This study addresses the challenge that environmental and operational variations not only perturb the mean of structural health monitoring data but also substantially alter its covariance and correlation structure, rendering conventional mean-correction approaches inadequate. To overcome this limitation, the paper introduces, for the first time, a systematic framework for conditional covariance modeling, leveraging supervised learning to estimate the influence of environmental variables on the covariance of multi-sensor outputs. The approach integrates diverse strategies, including nonparametric kernel methods, random forests, semi-parametric additive models, and deep neural networks. Experimental validation on synthetic datasets, load-testing data from the Vahrendorfer Bridge in Germany, and modal frequency measurements from the KW51 railway bridge in Belgium demonstrates that the proposed method effectively removes higher-order statistical interference, significantly enhancing the accuracy and robustness of damage identification.

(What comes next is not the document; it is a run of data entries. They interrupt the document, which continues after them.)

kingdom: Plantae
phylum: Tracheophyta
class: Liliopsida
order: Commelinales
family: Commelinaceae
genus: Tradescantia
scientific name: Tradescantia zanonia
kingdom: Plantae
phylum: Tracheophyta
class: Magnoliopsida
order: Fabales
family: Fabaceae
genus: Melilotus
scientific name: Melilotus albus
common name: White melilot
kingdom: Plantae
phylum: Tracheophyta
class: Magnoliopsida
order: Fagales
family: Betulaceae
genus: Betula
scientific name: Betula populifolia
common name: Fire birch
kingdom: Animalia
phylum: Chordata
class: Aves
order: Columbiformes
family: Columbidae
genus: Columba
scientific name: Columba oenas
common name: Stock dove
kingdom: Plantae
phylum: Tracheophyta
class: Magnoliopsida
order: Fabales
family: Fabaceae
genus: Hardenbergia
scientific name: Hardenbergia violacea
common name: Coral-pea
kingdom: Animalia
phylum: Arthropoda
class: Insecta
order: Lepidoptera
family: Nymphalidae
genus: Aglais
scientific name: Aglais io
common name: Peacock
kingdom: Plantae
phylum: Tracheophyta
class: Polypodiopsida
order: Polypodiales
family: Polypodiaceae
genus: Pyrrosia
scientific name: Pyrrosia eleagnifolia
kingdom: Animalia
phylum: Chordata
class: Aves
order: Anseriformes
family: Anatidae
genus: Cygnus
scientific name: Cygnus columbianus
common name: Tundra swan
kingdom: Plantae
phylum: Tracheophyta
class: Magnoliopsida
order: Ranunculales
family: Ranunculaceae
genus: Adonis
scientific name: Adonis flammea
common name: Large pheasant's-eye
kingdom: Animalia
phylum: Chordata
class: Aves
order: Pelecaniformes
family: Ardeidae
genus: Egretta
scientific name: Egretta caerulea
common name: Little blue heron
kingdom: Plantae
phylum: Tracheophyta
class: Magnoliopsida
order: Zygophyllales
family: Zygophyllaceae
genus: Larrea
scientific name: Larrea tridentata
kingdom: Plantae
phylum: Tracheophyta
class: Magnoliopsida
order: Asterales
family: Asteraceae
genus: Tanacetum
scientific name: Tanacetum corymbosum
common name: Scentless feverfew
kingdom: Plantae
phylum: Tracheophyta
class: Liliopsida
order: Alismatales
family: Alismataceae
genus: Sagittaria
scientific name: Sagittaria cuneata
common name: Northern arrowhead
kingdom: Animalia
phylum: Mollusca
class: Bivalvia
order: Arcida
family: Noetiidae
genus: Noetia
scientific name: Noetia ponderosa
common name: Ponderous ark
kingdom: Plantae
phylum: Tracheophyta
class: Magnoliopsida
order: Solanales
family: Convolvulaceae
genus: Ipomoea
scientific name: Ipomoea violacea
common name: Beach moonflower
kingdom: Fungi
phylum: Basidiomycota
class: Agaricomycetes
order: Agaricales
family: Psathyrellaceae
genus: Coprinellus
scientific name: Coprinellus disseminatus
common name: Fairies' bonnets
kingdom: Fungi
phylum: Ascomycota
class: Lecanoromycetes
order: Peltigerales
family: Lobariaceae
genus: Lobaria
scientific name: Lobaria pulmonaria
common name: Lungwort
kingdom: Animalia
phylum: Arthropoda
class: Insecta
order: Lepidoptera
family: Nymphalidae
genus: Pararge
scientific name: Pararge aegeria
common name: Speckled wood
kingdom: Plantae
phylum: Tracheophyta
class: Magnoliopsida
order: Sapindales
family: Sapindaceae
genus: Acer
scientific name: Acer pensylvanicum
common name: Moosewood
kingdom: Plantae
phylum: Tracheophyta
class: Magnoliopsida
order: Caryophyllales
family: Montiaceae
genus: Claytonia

In structural health monitoring (SHM) systems, data is collected from a multitude of sensors measuring, for example, vibration or strain in the structure, along with additional features that capture environmental or operational information. It is well known that changes in the measured sensor outputs do not necessarily originate from structural damage but are often induced by environmental changes. One popular approach to account for these effects is regressing the system outputs on the confounding factors, also known as "response surface modeling". Afterward, the predicted values are subtracted from the observed ones to obtain corrected data with the environmental effects (supposedly) removed. However, the evaluation of real-world SHM data shows that environmental conditions may affect not only the expected output values but also higher-order statistical moments, particularly the variances of and the covariances and correlations between the output quantities, such as eigenfrequencies of different modes or strain sensors at different locations. By construction, the (supervised) machine learning techniques commonly used for response surface modeling cannot account for those higher-order effects. To address these issues, we present and discuss several approaches for identifying and quantifying multivariate confounding effects on output covariances and correlations: a nonparametric, kernel-based estimator, a random forest, a semiparametric additive model, and a deep learning approach. Furthermore, we show how the resulting conditional covariance matrices can be used in an SHM pipeline. We compare the competing methods on both artificial data and real-world load test data from the Vahrendorfer Stadtweg bridge in Hamburg, Germany, as well as eigenfrequency data from the railway bridge KW51 near Leuven, Belgium.